Se aí houver alterações significativas que, para além dos conselhos económicos, os conselhos pastorais, paroquiais, etc., sejam estruturas exigidas e estruturas a que o clero, que ainda são os líderes principais das comunidades e mesmo a formação do futuro clero, leve muito em conta e se habitue a trabalhar assim, haverá logo um impacto muito rápido e imediato nas comunidades, como eu digo.

Depois pode haver também, que é uma questão também estrutural, uma alteração significativa que pode levar a outras alterações, que é as decisões mais fortes, diríamos sobretudo disciplinares. Pensemos no caso da obrigatoriedade do celibato. Essa era uma alteração que, a acontecer, seria uma alteração muito significativa. Muito semelhante ou até mais significativa do que foi a alteração da liturgia no pós-Vaticano II. Sem dúvida.

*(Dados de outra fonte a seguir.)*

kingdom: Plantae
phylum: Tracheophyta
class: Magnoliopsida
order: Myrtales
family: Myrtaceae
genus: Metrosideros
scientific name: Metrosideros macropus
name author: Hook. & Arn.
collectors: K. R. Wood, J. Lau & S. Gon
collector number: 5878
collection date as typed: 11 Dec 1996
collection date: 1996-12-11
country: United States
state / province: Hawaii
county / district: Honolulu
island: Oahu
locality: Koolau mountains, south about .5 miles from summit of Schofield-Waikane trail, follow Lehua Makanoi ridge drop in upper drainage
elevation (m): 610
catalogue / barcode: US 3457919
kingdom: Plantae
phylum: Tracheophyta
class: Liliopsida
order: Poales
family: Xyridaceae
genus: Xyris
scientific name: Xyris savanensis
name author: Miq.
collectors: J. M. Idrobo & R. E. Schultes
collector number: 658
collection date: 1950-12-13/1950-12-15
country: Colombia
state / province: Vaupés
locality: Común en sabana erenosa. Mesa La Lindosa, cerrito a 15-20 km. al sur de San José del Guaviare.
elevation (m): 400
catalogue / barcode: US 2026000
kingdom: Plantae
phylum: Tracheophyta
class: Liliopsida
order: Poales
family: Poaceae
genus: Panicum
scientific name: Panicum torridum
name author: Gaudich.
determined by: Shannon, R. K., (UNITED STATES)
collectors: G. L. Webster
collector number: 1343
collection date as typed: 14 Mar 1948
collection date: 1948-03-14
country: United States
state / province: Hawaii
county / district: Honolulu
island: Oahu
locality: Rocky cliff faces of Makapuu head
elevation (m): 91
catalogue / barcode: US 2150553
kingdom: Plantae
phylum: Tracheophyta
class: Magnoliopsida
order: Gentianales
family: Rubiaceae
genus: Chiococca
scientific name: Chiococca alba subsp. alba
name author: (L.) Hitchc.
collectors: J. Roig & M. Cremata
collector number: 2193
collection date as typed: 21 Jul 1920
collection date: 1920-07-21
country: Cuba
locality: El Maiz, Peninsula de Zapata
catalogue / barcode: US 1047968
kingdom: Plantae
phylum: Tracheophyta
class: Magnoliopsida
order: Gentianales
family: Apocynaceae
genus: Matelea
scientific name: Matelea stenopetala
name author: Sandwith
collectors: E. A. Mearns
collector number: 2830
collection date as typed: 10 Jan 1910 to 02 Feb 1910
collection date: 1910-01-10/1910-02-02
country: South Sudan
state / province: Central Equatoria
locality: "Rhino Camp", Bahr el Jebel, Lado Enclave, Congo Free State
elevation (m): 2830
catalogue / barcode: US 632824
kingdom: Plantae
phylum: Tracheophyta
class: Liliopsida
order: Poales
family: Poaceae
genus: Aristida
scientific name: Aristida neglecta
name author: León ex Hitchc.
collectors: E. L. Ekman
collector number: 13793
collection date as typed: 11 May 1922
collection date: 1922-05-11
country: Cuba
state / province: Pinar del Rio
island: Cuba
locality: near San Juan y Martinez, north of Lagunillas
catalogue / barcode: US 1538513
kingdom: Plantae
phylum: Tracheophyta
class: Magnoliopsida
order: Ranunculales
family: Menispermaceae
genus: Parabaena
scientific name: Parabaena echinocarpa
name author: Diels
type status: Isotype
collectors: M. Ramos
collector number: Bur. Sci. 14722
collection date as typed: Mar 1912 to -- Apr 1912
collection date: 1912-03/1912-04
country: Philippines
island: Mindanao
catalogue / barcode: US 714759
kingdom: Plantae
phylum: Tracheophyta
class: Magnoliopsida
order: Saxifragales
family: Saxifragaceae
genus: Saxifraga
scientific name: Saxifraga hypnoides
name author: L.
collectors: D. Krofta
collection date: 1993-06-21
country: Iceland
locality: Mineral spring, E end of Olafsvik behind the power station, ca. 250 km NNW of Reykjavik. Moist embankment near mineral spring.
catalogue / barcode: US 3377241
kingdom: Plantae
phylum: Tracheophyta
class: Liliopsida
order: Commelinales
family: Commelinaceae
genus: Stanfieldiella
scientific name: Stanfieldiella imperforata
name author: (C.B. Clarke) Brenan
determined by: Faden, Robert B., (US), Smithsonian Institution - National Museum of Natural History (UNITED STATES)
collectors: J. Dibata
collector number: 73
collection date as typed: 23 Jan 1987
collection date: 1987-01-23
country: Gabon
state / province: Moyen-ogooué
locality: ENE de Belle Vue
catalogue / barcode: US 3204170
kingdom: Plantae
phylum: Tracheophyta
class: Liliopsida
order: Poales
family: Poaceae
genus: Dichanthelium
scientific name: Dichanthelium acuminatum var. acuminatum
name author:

E é uma decisão que me parece difícil de tomar para a Igreja latina total ou global, ou seja, em todos os continentes, ao mesmo tempo. Já houve várias tentativas de trabalhar o tema e ele nunca avançou, porque nunca se consegue consenso mínimo a nível global. Mas pode-se conseguir consenso a nível local, nomeadamente a nível dos continentes. Uma coisa é o continente africano, outra coisa é o continente latino-americano, outra coisa é o continente europeu, nomeadamente quanto a esta questão muito concreta em que cada continente tem a sua base cultural e os seus problemas diferentes.

Se houver autonomia para uma região, um conjunto de conferências episcopais, como o caso da CELAM na América Latina, poder tomar decisões a esse nível e não ficar tudo necessariamente dependente de Roma e da central, porque aí as decisões encravam e encravam porque é demasiado vasto e só isso. Não é propriamente má vontade do sistema romano, é porque é demasiado vasto. Eu penso que aí sim, poderá haver alterações muito significativas e muitas práticas, não só litúrgicas, mas práticas quotidianas, disciplinares, que possam vir a assumir configurações diferentes consoante as regiões e, depois, também consoante as práticas nessas regiões, as outras regiões eventualmente possam vir também a transformar-se. Não me admira nada que, por exemplo, na África, a obrigatoriedade do celibato fosse abolida primeiro porque tem bases culturais muito significativas relativamente a essa questão. E que a Europa, por exemplo, fosse a última. Não sei se a Europa cabe toda dentro de uma mesma região ou se há uma Europa do Leste, ou se há uma Europa do Ocidente. Nós não podemos impor mundividências, mesmo eclesiológicas, do Ocidente europeu ao Leste europeu, que têm uma história diferente. Mas o Leste europeu também não nos pode impor certas visões eclesiológicas. Portanto, podemos ter duas regiões na Europa. Os dois pulmões claramente teriam caminhos diversos.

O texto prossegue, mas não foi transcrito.